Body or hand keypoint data
::::::::
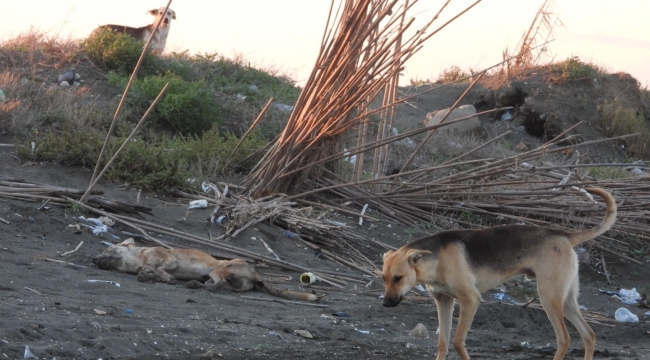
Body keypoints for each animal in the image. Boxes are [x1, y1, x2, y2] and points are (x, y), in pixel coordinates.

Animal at [94, 239, 318, 300]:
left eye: (107, 249)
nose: (93, 259)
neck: (138, 257)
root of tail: (256, 273)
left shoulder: (169, 260)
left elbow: (158, 269)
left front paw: (159, 276)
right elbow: (149, 272)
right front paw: (149, 276)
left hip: (218, 270)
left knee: (217, 285)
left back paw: (199, 286)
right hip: (224, 280)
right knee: (219, 286)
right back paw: (195, 285)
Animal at [382, 187, 616, 358]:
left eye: (398, 278)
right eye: (383, 278)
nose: (384, 304)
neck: (436, 259)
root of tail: (565, 235)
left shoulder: (470, 300)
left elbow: (457, 342)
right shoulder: (444, 302)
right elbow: (443, 344)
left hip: (549, 298)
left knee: (564, 339)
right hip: (566, 300)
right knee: (588, 335)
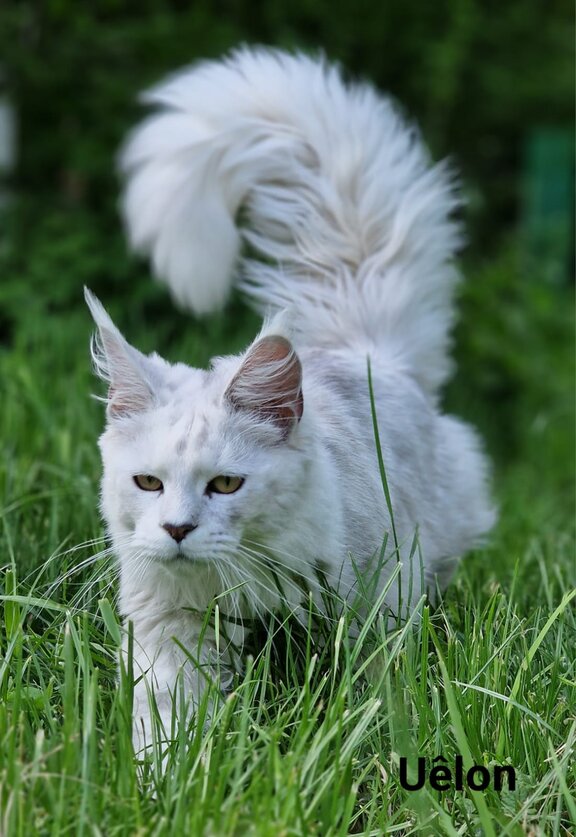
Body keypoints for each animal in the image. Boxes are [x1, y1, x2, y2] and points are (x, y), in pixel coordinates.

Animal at [85, 45, 496, 752]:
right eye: (147, 483)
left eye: (226, 484)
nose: (177, 530)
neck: (242, 585)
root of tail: (366, 351)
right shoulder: (169, 622)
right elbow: (168, 722)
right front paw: (170, 773)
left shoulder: (374, 601)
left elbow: (372, 701)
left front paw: (371, 747)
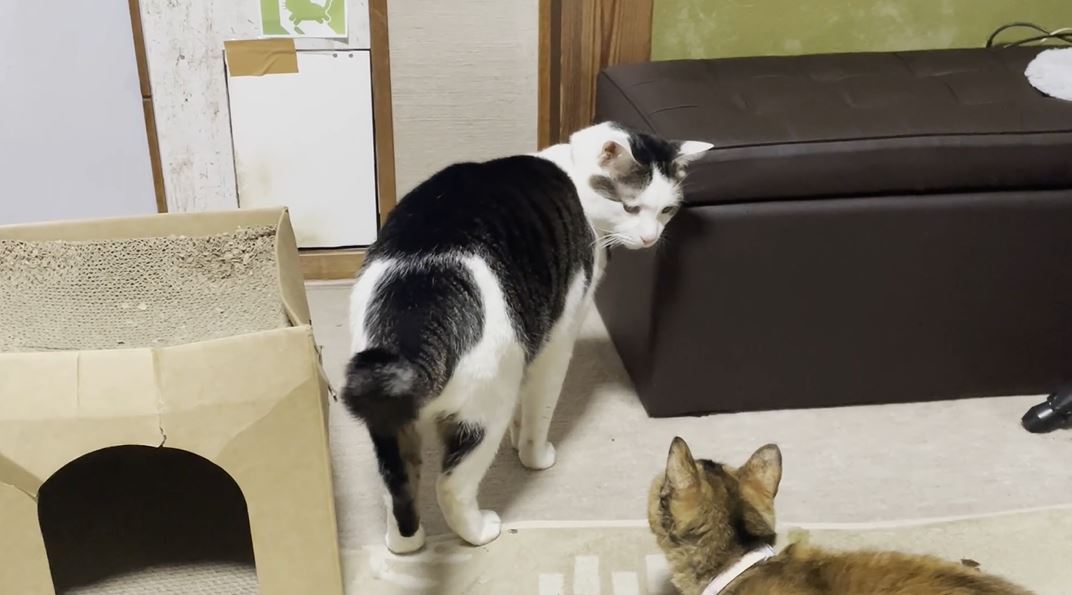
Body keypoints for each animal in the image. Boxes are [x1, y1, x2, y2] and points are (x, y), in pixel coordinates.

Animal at [343, 122, 713, 553]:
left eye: (667, 211)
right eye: (630, 208)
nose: (651, 239)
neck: (573, 173)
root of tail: (417, 305)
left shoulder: (532, 342)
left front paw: (517, 437)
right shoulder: (557, 338)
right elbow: (541, 411)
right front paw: (533, 454)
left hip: (387, 416)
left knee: (396, 485)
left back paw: (405, 543)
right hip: (485, 406)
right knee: (450, 485)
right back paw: (480, 530)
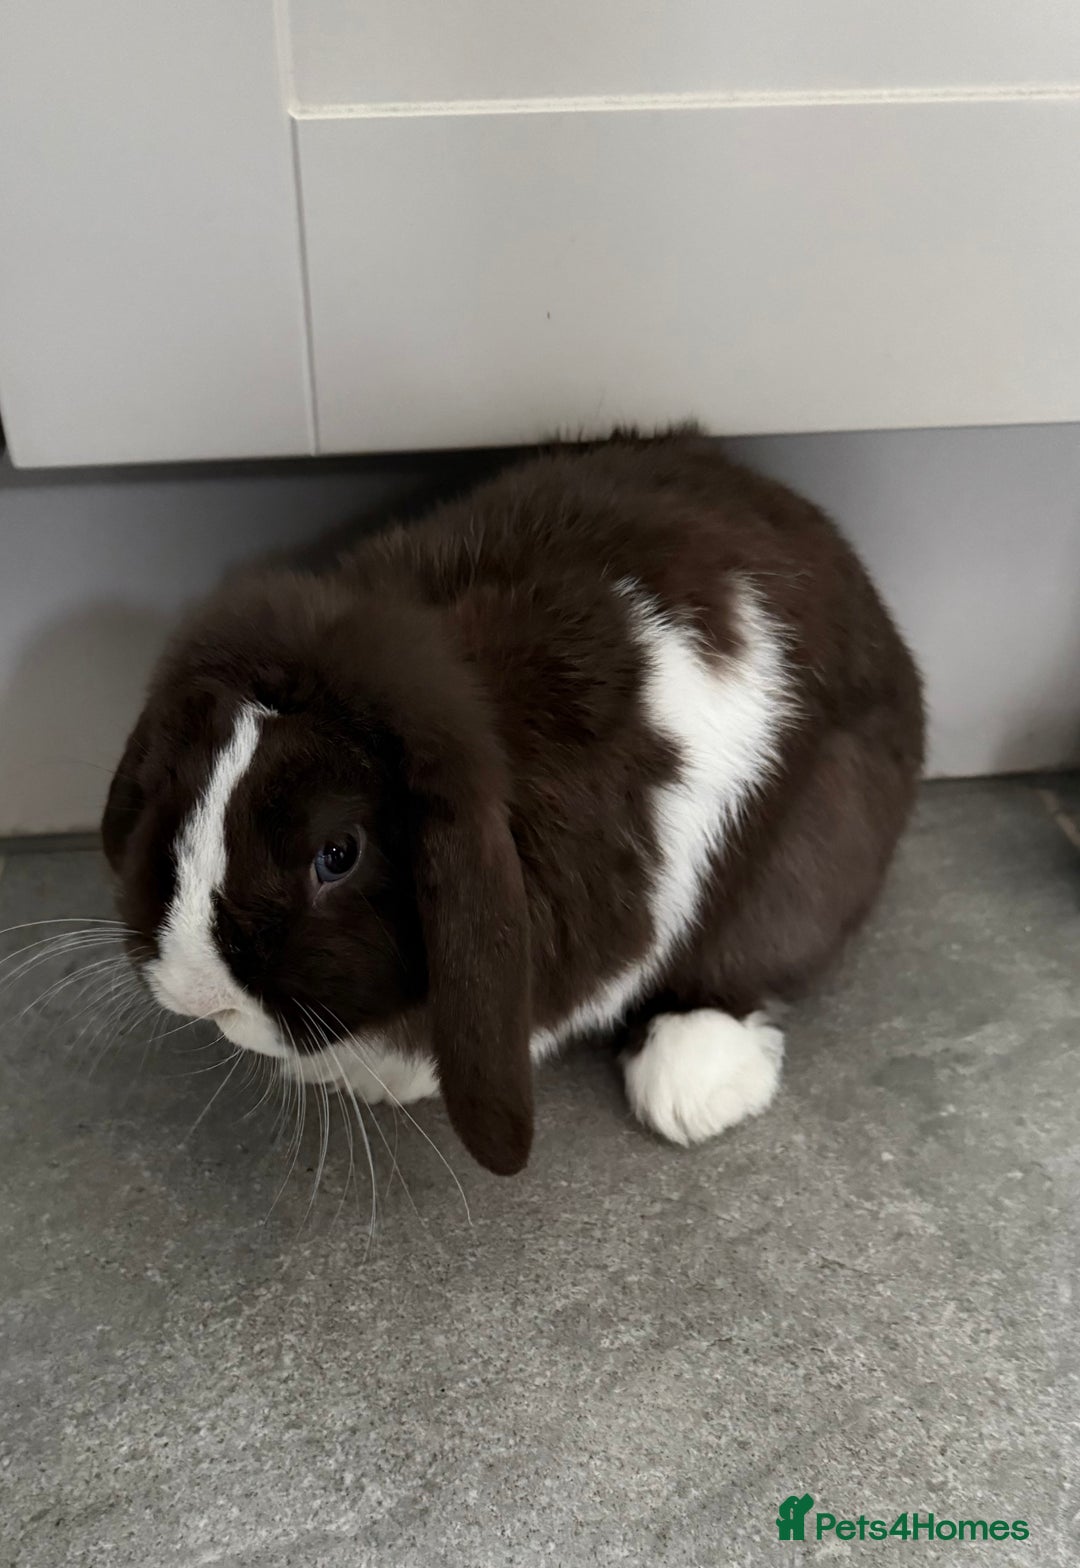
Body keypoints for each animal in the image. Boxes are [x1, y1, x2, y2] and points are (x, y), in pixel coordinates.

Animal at [102, 431, 924, 1175]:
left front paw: (375, 1069)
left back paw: (695, 1083)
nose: (199, 996)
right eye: (178, 794)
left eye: (337, 855)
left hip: (815, 842)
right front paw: (354, 1069)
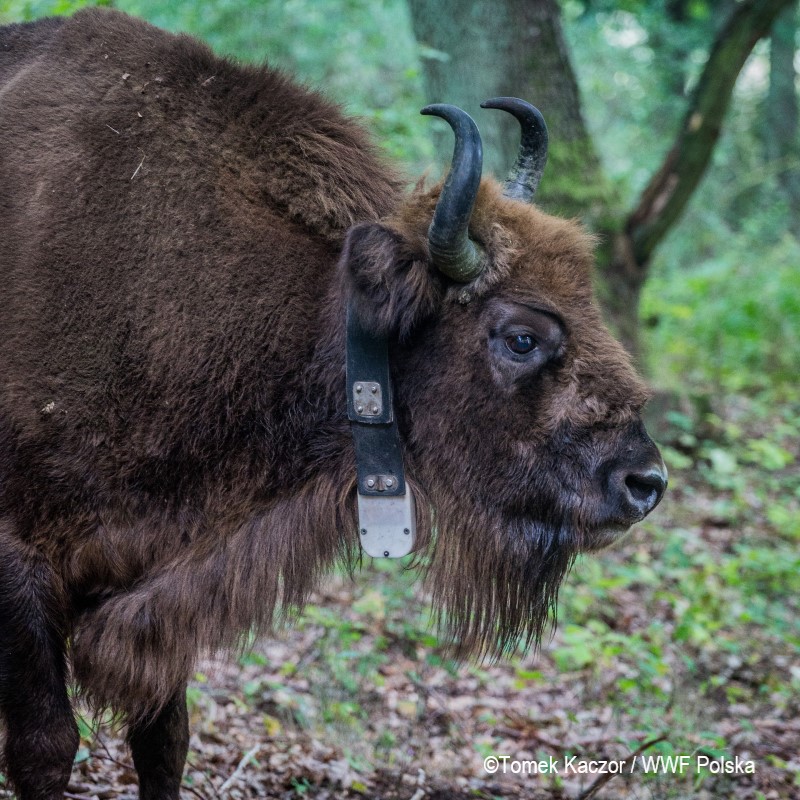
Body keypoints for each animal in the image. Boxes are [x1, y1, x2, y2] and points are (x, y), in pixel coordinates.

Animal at [0, 7, 664, 800]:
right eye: (522, 337)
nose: (644, 482)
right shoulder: (21, 569)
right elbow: (46, 745)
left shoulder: (160, 589)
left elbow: (163, 737)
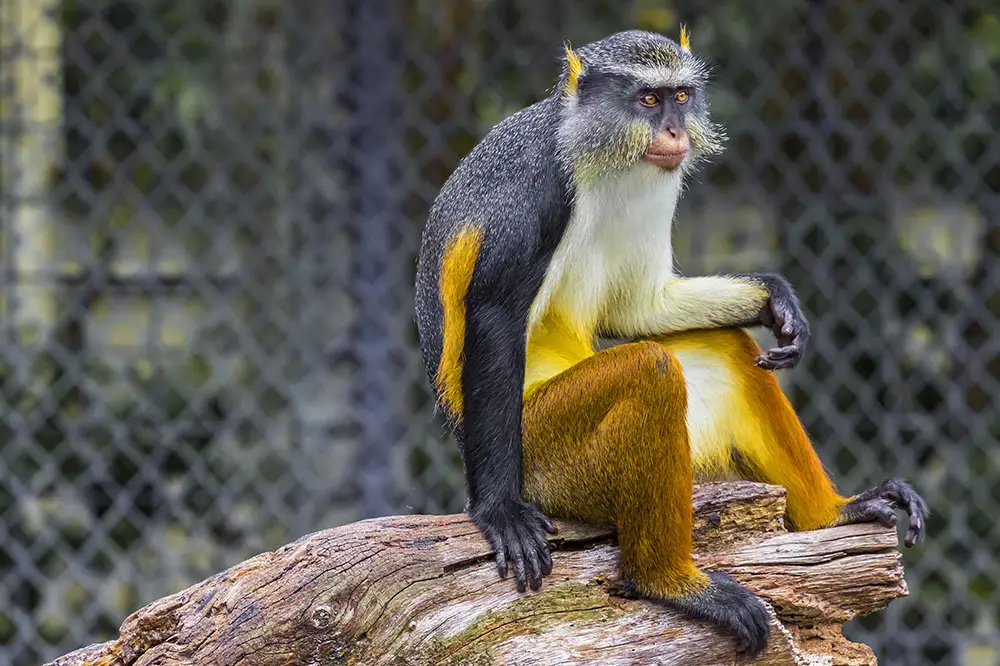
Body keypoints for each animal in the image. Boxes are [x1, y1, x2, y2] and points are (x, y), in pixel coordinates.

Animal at [410, 28, 924, 656]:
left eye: (680, 96)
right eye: (648, 101)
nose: (675, 132)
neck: (596, 155)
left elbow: (638, 305)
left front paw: (775, 299)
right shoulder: (538, 190)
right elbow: (493, 316)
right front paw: (498, 512)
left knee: (727, 350)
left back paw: (836, 515)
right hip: (547, 455)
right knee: (648, 370)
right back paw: (668, 581)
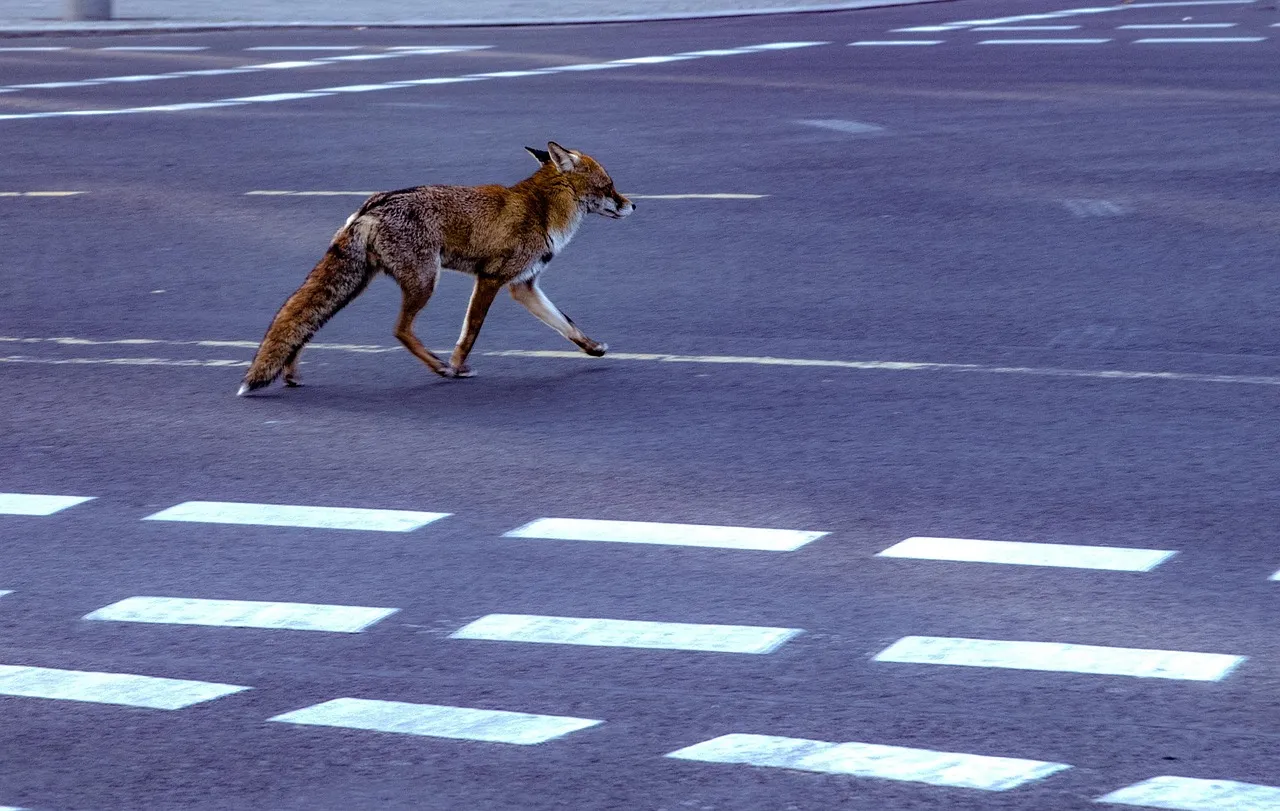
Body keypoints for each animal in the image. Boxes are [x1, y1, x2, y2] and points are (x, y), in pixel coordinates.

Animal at [237, 141, 634, 396]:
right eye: (609, 186)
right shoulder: (491, 278)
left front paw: (593, 348)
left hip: (359, 283)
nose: (634, 205)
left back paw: (290, 373)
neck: (541, 209)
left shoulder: (523, 286)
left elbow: (567, 325)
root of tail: (371, 205)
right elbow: (470, 333)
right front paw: (457, 366)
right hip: (424, 282)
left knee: (304, 323)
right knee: (399, 330)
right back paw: (439, 367)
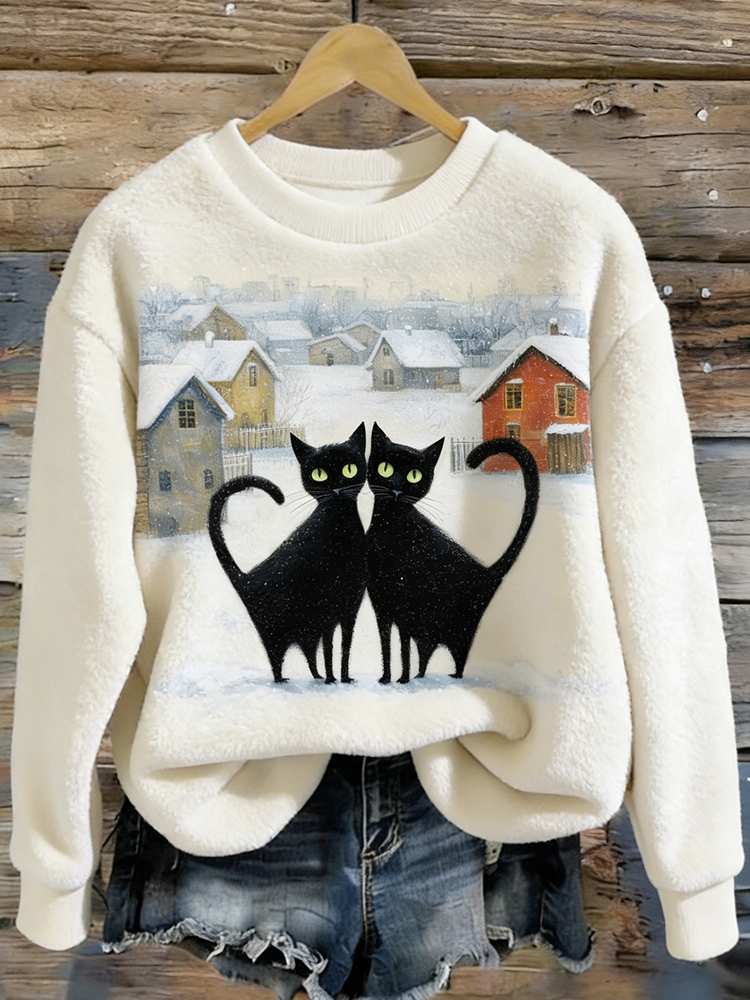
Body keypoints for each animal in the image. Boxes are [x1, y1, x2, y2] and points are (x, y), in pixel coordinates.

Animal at [208, 423, 367, 684]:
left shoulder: (349, 608)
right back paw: (285, 680)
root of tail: (246, 578)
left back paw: (316, 677)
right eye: (319, 474)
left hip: (307, 629)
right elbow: (330, 648)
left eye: (349, 469)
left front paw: (343, 678)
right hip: (276, 630)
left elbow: (345, 646)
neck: (339, 527)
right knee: (277, 659)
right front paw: (333, 679)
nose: (336, 488)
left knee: (309, 654)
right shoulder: (328, 612)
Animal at [366, 422, 540, 683]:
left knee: (459, 656)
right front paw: (387, 678)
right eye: (385, 469)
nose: (396, 489)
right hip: (427, 627)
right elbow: (386, 645)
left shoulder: (404, 607)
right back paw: (420, 676)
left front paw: (402, 679)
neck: (390, 529)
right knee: (426, 653)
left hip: (460, 628)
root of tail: (487, 572)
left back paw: (450, 677)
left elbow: (403, 648)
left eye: (414, 475)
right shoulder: (381, 606)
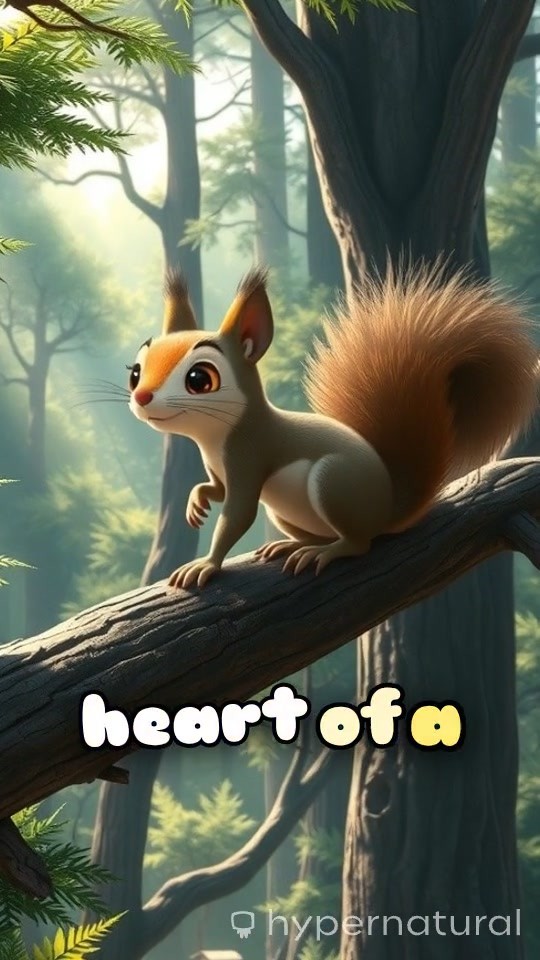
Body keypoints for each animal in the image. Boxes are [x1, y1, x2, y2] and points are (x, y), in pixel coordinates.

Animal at [128, 263, 539, 589]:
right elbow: (216, 488)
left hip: (333, 482)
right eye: (135, 371)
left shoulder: (250, 456)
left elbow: (238, 514)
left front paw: (207, 564)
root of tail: (388, 509)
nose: (142, 396)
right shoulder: (222, 469)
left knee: (359, 543)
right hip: (285, 510)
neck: (214, 439)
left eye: (200, 378)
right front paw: (198, 500)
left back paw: (324, 553)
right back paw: (294, 545)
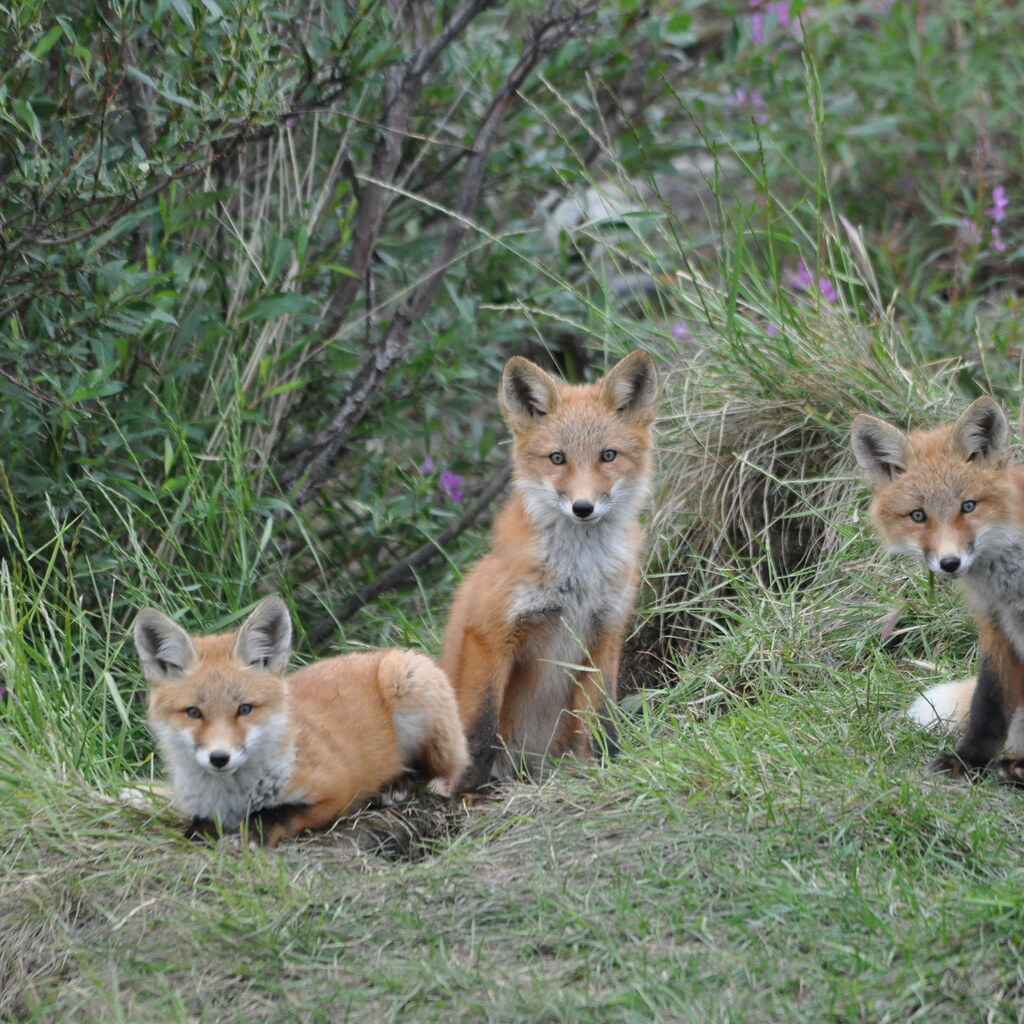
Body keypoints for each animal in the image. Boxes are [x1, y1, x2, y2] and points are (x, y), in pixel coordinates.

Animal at [134, 596, 468, 846]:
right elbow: (196, 828)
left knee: (440, 773)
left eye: (245, 709)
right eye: (194, 712)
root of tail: (374, 652)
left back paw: (394, 785)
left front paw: (253, 833)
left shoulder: (337, 790)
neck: (233, 798)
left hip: (408, 684)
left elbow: (281, 813)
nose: (219, 757)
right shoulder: (203, 810)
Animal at [440, 349, 660, 790]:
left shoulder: (605, 633)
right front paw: (468, 791)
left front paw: (609, 764)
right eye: (557, 458)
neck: (579, 575)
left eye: (608, 455)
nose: (583, 507)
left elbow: (600, 718)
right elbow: (480, 727)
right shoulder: (489, 633)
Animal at [851, 395, 1024, 780]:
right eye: (918, 515)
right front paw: (968, 761)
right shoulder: (995, 624)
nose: (949, 563)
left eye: (968, 506)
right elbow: (988, 704)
::::::::
(ASSIGNMENT): Look through the entries, and return every line that the word "neck" appears in.

(ANSWER AREA):
neck: (138, 257)
neck: (436, 259)
neck: (242, 585)
neck: (573, 173)
neck: (596, 155)
neck: (541, 209)
neck: (339, 527)
neck: (390, 529)
neck: (214, 439)
neck: (233, 798)
neck: (579, 575)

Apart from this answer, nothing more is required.